In einer modernen Zahnarztpraxis in Wien erfolgt eine Wurzelkanalbehandlung mit anschließender Obturation nach aktuellen wissenschaftlichen Standards. Dabei spielen eine präzise Diagnostik, sorgfältige Reinigung und eine möglichst dichte Füllung der Wurzelkanäle eine entscheidende Rolle.

Die Zahnarztpraxis am Schottenring legt besonderen Wert darauf, Patienten verständlich über notwendige Behandlungsschritte aufzuklären. Eine transparente Beratung hilft dabei, gemeinsam die passende Therapieentscheidung zu treffen.

Moderne Verfahren und Materialien ermöglichen heute eine schonende Behandlung, mit dem Ziel, erkrankte Zähne möglichst lange zu erhalten.

Häufig gestellte Fragen zur Obturation

Was bedeutet Obturation beim Zahnarzt?

Eine Obturation bezeichnet den Verschluss der Wurzelkanäle nach einer Wurzelkanalbehandlung. Dabei werden die gereinigten Kanäle mit einem speziellen Material gefüllt, um sie dauerhaft abzudichten.

Ist eine Obturation schmerzhaft?

Die Obturation selbst erfolgt normalerweise unter lokaler Betäubung und ist für Patient:innen in der Regel nicht schmerzhaft. Nach der Behandlung kann der Zahn für kurze Zeit empfindlich sein.

Wie lange hält eine Obturation?

Die Haltbarkeit hängt von verschiedenen Faktoren ab, beispielsweise der Qualität der Behandlung, der anschließenden Versorgung des Zahnes und der Mundhygiene. Bei guter Pflege können wurzelbehandelte Zähne viele Jahre erhalten bleiben.

Warum muss ein Wurzelkanal nach der Reinigung gefüllt werden?

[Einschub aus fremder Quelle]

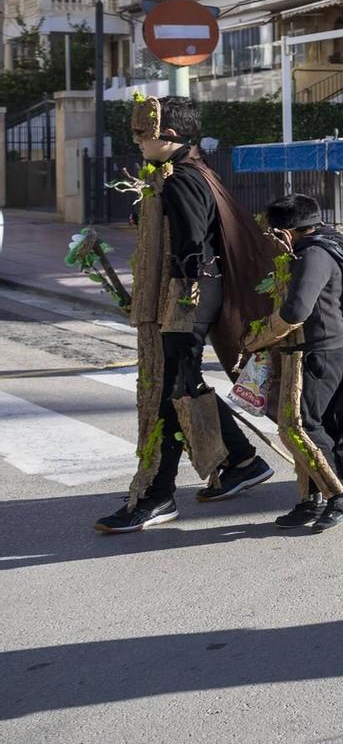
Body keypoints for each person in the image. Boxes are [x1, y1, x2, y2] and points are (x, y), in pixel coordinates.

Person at [95, 96, 275, 534]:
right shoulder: (186, 172)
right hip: (189, 294)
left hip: (187, 298)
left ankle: (158, 496)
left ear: (168, 135)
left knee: (168, 395)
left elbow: (194, 243)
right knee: (184, 387)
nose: (137, 140)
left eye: (142, 133)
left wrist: (169, 297)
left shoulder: (181, 179)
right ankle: (241, 461)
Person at [247, 194, 343, 531]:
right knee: (306, 423)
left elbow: (295, 311)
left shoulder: (313, 256)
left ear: (287, 232)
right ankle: (311, 499)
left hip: (320, 352)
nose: (271, 242)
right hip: (312, 350)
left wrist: (258, 337)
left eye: (273, 234)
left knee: (302, 426)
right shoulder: (317, 248)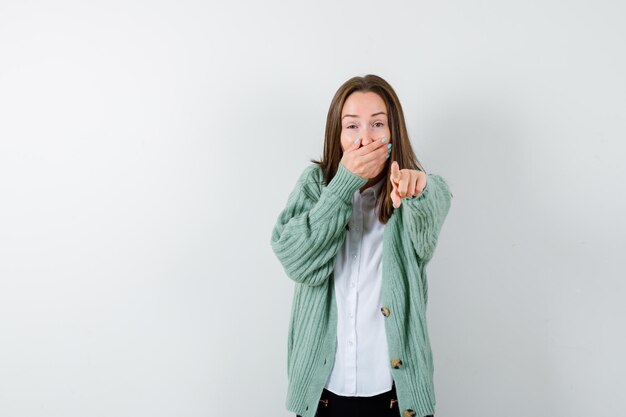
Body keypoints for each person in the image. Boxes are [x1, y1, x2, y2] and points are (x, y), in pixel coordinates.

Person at [270, 74, 453, 417]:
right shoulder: (315, 185)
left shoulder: (414, 189)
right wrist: (342, 187)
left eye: (377, 124)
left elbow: (429, 227)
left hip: (396, 397)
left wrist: (418, 188)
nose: (364, 138)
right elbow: (295, 260)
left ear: (393, 132)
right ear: (337, 135)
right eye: (352, 126)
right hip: (323, 394)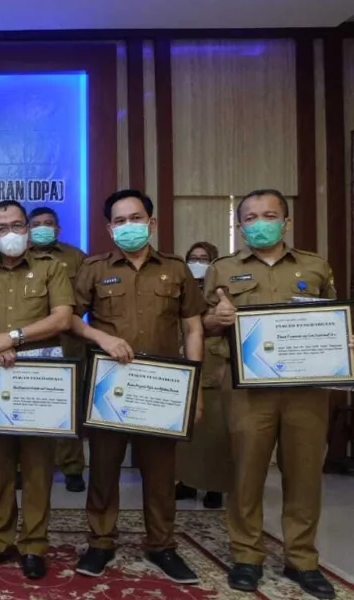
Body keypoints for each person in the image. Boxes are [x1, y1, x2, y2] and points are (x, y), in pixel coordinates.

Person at [203, 190, 337, 599]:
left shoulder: (315, 266)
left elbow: (333, 320)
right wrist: (216, 318)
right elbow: (203, 324)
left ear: (286, 222)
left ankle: (302, 560)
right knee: (246, 473)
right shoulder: (223, 269)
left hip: (305, 388)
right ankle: (247, 556)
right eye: (250, 217)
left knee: (305, 474)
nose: (260, 223)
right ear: (240, 225)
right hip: (248, 389)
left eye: (269, 215)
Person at [69, 189, 205, 584]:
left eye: (136, 218)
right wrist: (102, 337)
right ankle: (100, 542)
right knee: (103, 469)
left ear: (151, 222)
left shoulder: (176, 269)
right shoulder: (94, 269)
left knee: (160, 473)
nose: (129, 226)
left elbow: (193, 328)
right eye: (120, 221)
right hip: (109, 388)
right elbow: (70, 319)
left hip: (162, 390)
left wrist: (194, 387)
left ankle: (162, 545)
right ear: (109, 229)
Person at [0, 201, 74, 578]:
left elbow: (62, 318)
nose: (10, 233)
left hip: (40, 380)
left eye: (16, 225)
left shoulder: (51, 268)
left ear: (27, 229)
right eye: (1, 228)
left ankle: (33, 545)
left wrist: (11, 338)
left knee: (37, 468)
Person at [28, 206, 88, 493]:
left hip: (67, 340)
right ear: (28, 229)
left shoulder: (76, 257)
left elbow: (86, 297)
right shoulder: (17, 256)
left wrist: (64, 319)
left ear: (58, 228)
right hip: (29, 342)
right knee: (29, 402)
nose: (42, 227)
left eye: (48, 223)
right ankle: (26, 467)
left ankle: (72, 468)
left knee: (68, 405)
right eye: (36, 224)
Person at [174, 241, 231, 510]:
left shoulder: (220, 288)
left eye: (203, 258)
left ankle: (215, 487)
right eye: (193, 258)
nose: (197, 263)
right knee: (187, 432)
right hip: (181, 360)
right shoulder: (180, 285)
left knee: (215, 430)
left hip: (214, 362)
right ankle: (186, 481)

Ohne eine Obturation könnten Bakterien erneut in das gereinigte Kanalsystem gelangen und eine Entzündung verursachen. Die Füllung verschließt den Kanal und schützt den Zahn.

Welche Materialien werden für eine Obturation verwendet?

Häufig kommt Guttapercha in Kombination mit einem Dichtmaterial zum Einsatz. Diese Materialien sind gut verträglich und ermöglichen einen zuverlässigen Verschluss der Wurzelkanäle.

Ist nach einer Obturation immer eine Krone notwendig?

Nicht jeder Zahn benötigt automatisch eine Krone. Die Entscheidung hängt unter anderem davon ab, wie viel gesunde Zahnsubstanz noch vorhanden ist und welcher Belastung der Zahn ausgesetzt ist.